Dataset excerpts:
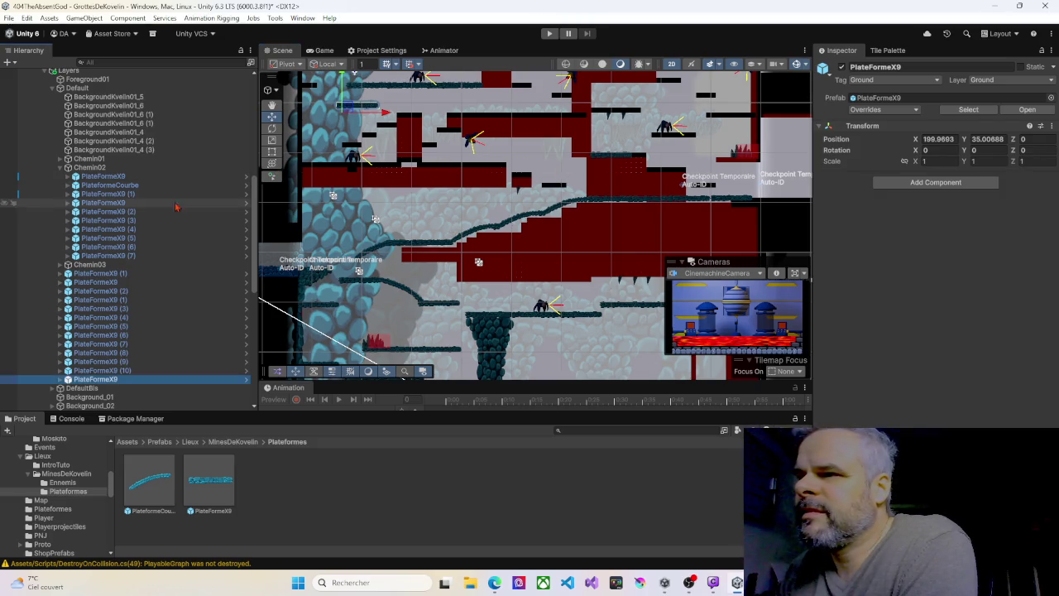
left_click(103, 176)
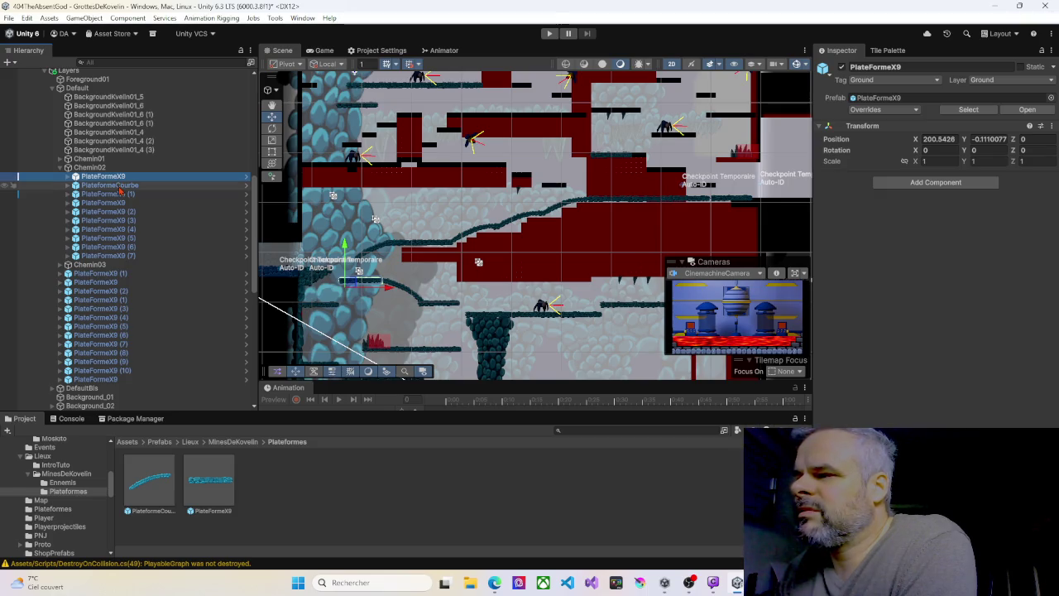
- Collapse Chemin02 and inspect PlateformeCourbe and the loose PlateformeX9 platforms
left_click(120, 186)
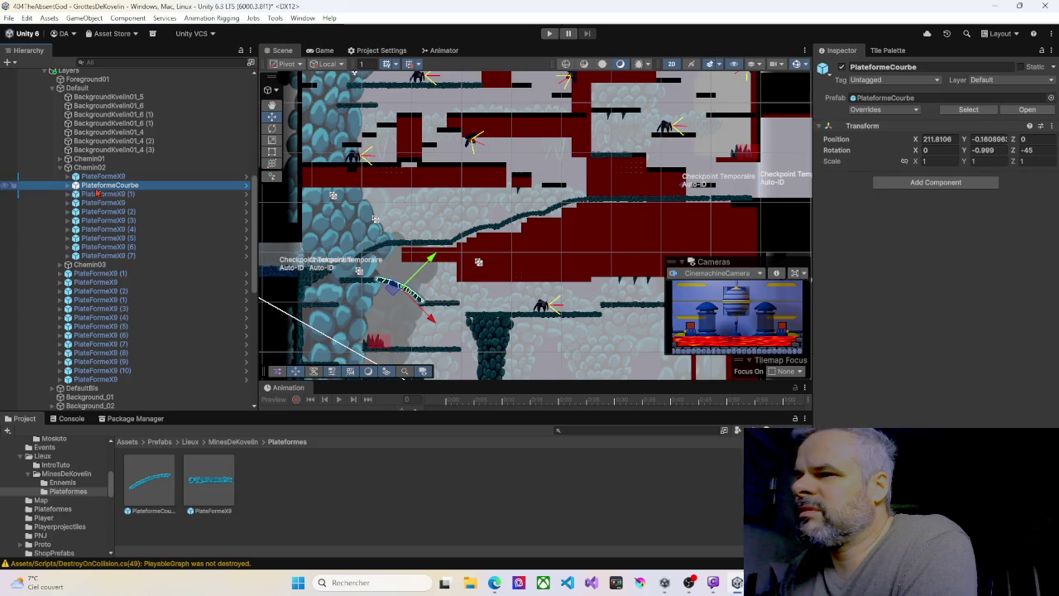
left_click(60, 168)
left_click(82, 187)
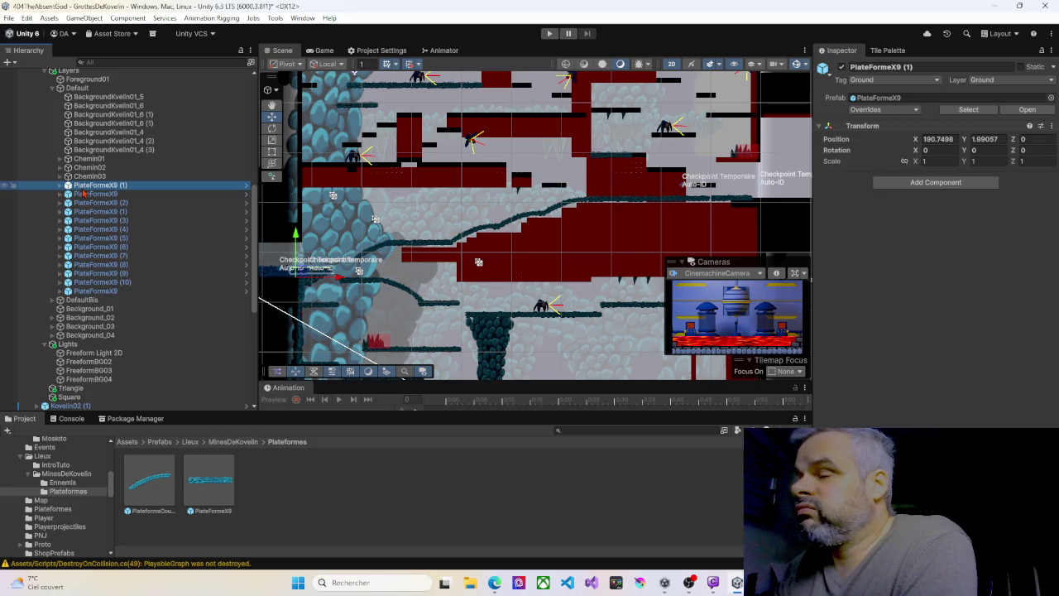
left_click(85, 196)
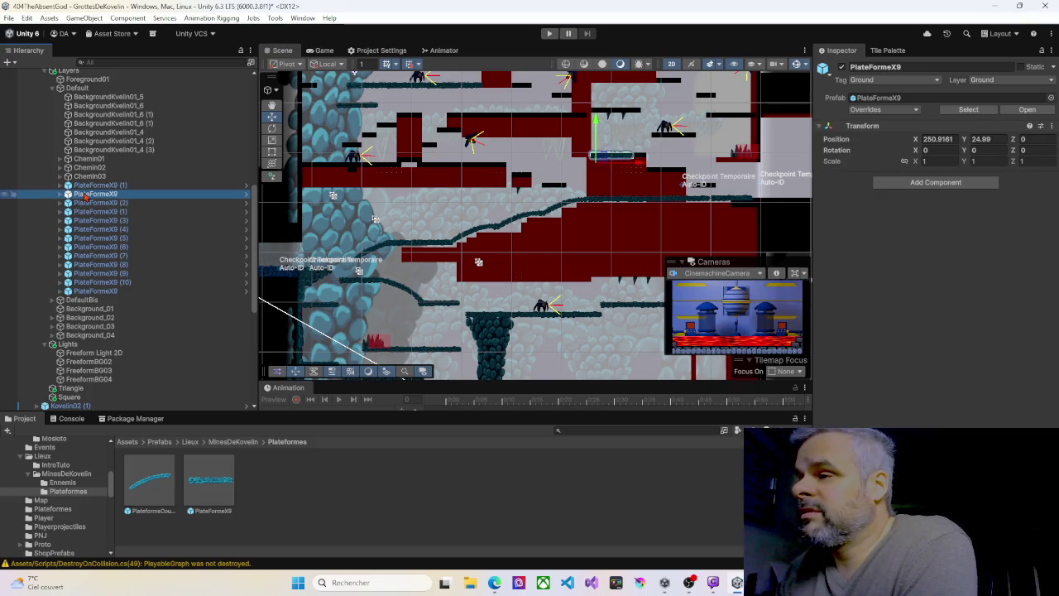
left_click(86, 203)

Exercise requirements: Only the pictures in the listing above get left out; print everything else exactly.

Answer to this task:
left_click(103, 176)
- Collapse Chemin02 and inspect PlateformeCourbe and the loose PlateformeX9 platforms
left_click(120, 186)
left_click(60, 168)
left_click(82, 187)
left_click(85, 196)
left_click(86, 203)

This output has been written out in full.